Copy all of the data below word for word, changing nothing.

** Start DATA SUPPLIED **

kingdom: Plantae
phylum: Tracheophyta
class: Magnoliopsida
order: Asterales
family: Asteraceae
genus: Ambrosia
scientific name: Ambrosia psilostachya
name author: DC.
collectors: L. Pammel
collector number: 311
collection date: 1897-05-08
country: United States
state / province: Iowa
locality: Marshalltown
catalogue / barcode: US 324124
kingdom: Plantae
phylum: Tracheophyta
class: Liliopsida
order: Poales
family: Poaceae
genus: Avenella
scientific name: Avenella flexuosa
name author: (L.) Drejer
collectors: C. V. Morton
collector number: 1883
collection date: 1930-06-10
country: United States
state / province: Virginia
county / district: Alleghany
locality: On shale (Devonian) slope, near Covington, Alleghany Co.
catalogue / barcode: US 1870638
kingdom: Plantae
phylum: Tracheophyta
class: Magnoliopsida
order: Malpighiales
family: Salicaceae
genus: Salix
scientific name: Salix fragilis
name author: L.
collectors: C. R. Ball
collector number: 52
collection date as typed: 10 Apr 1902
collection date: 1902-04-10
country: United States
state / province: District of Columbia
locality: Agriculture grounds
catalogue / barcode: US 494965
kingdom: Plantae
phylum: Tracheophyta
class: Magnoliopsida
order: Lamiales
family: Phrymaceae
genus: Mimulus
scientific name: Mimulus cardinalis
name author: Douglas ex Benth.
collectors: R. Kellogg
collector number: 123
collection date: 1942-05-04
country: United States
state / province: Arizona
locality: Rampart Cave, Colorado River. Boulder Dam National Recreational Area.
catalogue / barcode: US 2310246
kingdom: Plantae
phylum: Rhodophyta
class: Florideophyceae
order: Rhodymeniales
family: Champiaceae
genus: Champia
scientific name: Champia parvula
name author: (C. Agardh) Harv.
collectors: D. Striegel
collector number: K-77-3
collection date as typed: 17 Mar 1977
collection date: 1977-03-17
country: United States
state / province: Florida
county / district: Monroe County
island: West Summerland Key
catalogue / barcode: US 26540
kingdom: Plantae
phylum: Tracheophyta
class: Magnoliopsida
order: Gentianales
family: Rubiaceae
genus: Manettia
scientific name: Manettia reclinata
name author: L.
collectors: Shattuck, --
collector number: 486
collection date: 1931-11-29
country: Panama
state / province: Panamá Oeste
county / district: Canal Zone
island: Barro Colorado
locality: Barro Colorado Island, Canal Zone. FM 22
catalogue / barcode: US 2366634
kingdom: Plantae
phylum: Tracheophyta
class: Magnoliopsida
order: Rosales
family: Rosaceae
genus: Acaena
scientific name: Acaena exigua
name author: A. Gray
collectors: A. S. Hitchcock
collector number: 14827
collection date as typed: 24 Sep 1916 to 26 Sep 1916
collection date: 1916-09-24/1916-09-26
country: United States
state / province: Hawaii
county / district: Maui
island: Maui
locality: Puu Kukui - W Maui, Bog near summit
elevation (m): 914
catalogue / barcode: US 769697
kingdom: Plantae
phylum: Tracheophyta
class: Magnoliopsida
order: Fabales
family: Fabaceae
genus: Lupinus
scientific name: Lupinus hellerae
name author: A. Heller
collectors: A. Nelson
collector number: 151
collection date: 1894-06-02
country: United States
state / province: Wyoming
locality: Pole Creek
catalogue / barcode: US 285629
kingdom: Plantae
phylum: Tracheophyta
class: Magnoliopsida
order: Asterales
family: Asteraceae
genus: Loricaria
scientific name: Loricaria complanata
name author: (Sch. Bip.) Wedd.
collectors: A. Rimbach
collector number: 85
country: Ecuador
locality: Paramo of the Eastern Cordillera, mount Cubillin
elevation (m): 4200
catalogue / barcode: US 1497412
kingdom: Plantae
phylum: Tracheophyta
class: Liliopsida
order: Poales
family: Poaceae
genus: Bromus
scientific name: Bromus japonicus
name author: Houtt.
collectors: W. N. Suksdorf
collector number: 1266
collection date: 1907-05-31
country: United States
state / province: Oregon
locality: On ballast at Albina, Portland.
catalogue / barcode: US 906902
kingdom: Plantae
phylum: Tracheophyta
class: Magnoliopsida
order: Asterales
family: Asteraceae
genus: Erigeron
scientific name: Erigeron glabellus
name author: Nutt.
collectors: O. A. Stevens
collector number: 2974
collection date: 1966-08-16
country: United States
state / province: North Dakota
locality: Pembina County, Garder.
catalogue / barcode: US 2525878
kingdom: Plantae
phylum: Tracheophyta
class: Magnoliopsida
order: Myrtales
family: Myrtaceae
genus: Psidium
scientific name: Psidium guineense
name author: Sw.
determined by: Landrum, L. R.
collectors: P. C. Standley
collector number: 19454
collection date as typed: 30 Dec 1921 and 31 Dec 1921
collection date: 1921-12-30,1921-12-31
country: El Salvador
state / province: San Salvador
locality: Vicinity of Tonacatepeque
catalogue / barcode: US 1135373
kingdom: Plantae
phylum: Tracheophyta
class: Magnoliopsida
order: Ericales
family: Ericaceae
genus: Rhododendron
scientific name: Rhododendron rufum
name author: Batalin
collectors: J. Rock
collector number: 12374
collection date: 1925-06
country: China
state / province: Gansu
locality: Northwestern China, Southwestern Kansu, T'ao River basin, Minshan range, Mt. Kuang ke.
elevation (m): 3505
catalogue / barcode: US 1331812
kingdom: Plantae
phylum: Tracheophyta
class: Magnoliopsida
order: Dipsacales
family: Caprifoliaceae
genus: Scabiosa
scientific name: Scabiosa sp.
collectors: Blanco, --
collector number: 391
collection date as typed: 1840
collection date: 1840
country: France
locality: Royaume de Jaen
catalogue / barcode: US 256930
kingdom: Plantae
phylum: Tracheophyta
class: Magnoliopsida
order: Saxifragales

** End DATA SUPPLIED **

__SOLUTION FOR THIS EXERCISE__.
kingdom: Plantae
phylum: Tracheophyta
class: Magnoliopsida
order: Asterales
family: Asteraceae
genus: Ambrosia
scientific name: Ambrosia psilostachya
name author: DC.
collectors: L. Pammel
collector number: 311
collection date: 1897-05-08
country: United States
state / province: Iowa
locality: Marshalltown
catalogue / barcode: US 324124
kingdom: Plantae
phylum: Tracheophyta
class: Liliopsida
order: Poales
family: Poaceae
genus: Avenella
scientific name: Avenella flexuosa
name author: (L.) Drejer
collectors: C. V. Morton
collector number: 1883
collection date: 1930-06-10
country: United States
state / province: Virginia
county / district: Alleghany
locality: On shale (Devonian) slope, near Covington, Alleghany Co.
catalogue / barcode: US 1870638
kingdom: Plantae
phylum: Tracheophyta
class: Magnoliopsida
order: Malpighiales
family: Salicaceae
genus: Salix
scientific name: Salix fragilis
name author: L.
collectors: C. R. Ball
collector number: 52
collection date as typed: 10 Apr 1902
collection date: 1902-04-10
country: United States
state / province: District of Columbia
locality: Agriculture grounds
catalogue / barcode: US 494965
kingdom: Plantae
phylum: Tracheophyta
class: Magnoliopsida
order: Lamiales
family: Phrymaceae
genus: Mimulus
scientific name: Mimulus cardinalis
name author: Douglas ex Benth.
collectors: R. Kellogg
collector number: 123
collection date: 1942-05-04
country: United States
state / province: Arizona
locality: Rampart Cave, Colorado River. Boulder Dam National Recreational Area.
catalogue / barcode: US 2310246
kingdom: Plantae
phylum: Rhodophyta
class: Florideophyceae
order: Rhodymeniales
family: Champiaceae
genus: Champia
scientific name: Champia parvula
name author: (C. Agardh) Harv.
collectors: D. Striegel
collector number: K-77-3
collection date as typed: 17 Mar 1977
collection date: 1977-03-17
country: United States
state / province: Florida
county / district: Monroe County
island: West Summerland Key
catalogue / barcode: US 26540
kingdom: Plantae
phylum: Tracheophyta
class: Magnoliopsida
order: Gentianales
family: Rubiaceae
genus: Manettia
scientific name: Manettia reclinata
name author: L.
collectors: Shattuck, --
collector number: 486
collection date: 1931-11-29
country: Panama
state / province: Panamá Oeste
county / district: Canal Zone
island: Barro Colorado
locality: Barro Colorado Island, Canal Zone. FM 22
catalogue / barcode: US 2366634
kingdom: Plantae
phylum: Tracheophyta
class: Magnoliopsida
order: Rosales
family: Rosaceae
genus: Acaena
scientific name: Acaena exigua
name author: A. Gray
collectors: A. S. Hitchcock
collector number: 14827
collection date as typed: 24 Sep 1916 to 26 Sep 1916
collection date: 1916-09-24/1916-09-26
country: United States
state / province: Hawaii
county / district: Maui
island: Maui
locality: Puu Kukui - W Maui, Bog near summit
elevation (m): 914
catalogue / barcode: US 769697
kingdom: Plantae
phylum: Tracheophyta
class: Magnoliopsida
order: Fabales
family: Fabaceae
genus: Lupinus
scientific name: Lupinus hellerae
name author: A. Heller
collectors: A. Nelson
collector number: 151
collection date: 1894-06-02
country: United States
state / province: Wyoming
locality: Pole Creek
catalogue / barcode: US 285629
kingdom: Plantae
phylum: Tracheophyta
class: Magnoliopsida
order: Asterales
family: Asteraceae
genus: Loricaria
scientific name: Loricaria complanata
name author: (Sch. Bip.) Wedd.
collectors: A. Rimbach
collector number: 85
country: Ecuador
locality: Paramo of the Eastern Cordillera, mount Cubillin
elevation (m): 4200
catalogue / barcode: US 1497412
kingdom: Plantae
phylum: Tracheophyta
class: Liliopsida
order: Poales
family: Poaceae
genus: Bromus
scientific name: Bromus japonicus
name author: Houtt.
collectors: W. N. Suksdorf
collector number: 1266
collection date: 1907-05-31
country: United States
state / province: Oregon
locality: On ballast at Albina, Portland.
catalogue / barcode: US 906902
kingdom: Plantae
phylum: Tracheophyta
class: Magnoliopsida
order: Asterales
family: Asteraceae
genus: Erigeron
scientific name: Erigeron glabellus
name author: Nutt.
collectors: O. A. Stevens
collector number: 2974
collection date: 1966-08-16
country: United States
state / province: North Dakota
locality: Pembina County, Garder.
catalogue / barcode: US 2525878
kingdom: Plantae
phylum: Tracheophyta
class: Magnoliopsida
order: Myrtales
family: Myrtaceae
genus: Psidium
scientific name: Psidium guineense
name author: Sw.
determined by: Landrum, L. R.
collectors: P. C. Standley
collector number: 19454
collection date as typed: 30 Dec 1921 and 31 Dec 1921
collection date: 1921-12-30,1921-12-31
country: El Salvador
state / province: San Salvador
locality: Vicinity of Tonacatepeque
catalogue / barcode: US 1135373
kingdom: Plantae
phylum: Tracheophyta
class: Magnoliopsida
order: Ericales
family: Ericaceae
genus: Rhododendron
scientific name: Rhododendron rufum
name author: Batalin
collectors: J. Rock
collector number: 12374
collection date: 1925-06
country: China
state / province: Gansu
locality: Northwestern China, Southwestern Kansu, T'ao River basin, Minshan range, Mt. Kuang ke.
elevation (m): 3505
catalogue / barcode: US 1331812
kingdom: Plantae
phylum: Tracheophyta
class: Magnoliopsida
order: Dipsacales
family: Caprifoliaceae
genus: Scabiosa
scientific name: Scabiosa sp.
collectors: Blanco, --
collector number: 391
collection date as typed: 1840
collection date: 1840
country: France
locality: Royaume de Jaen
catalogue / barcode: US 256930
kingdom: Plantae
phylum: Tracheophyta
class: Magnoliopsida
order: Saxifragales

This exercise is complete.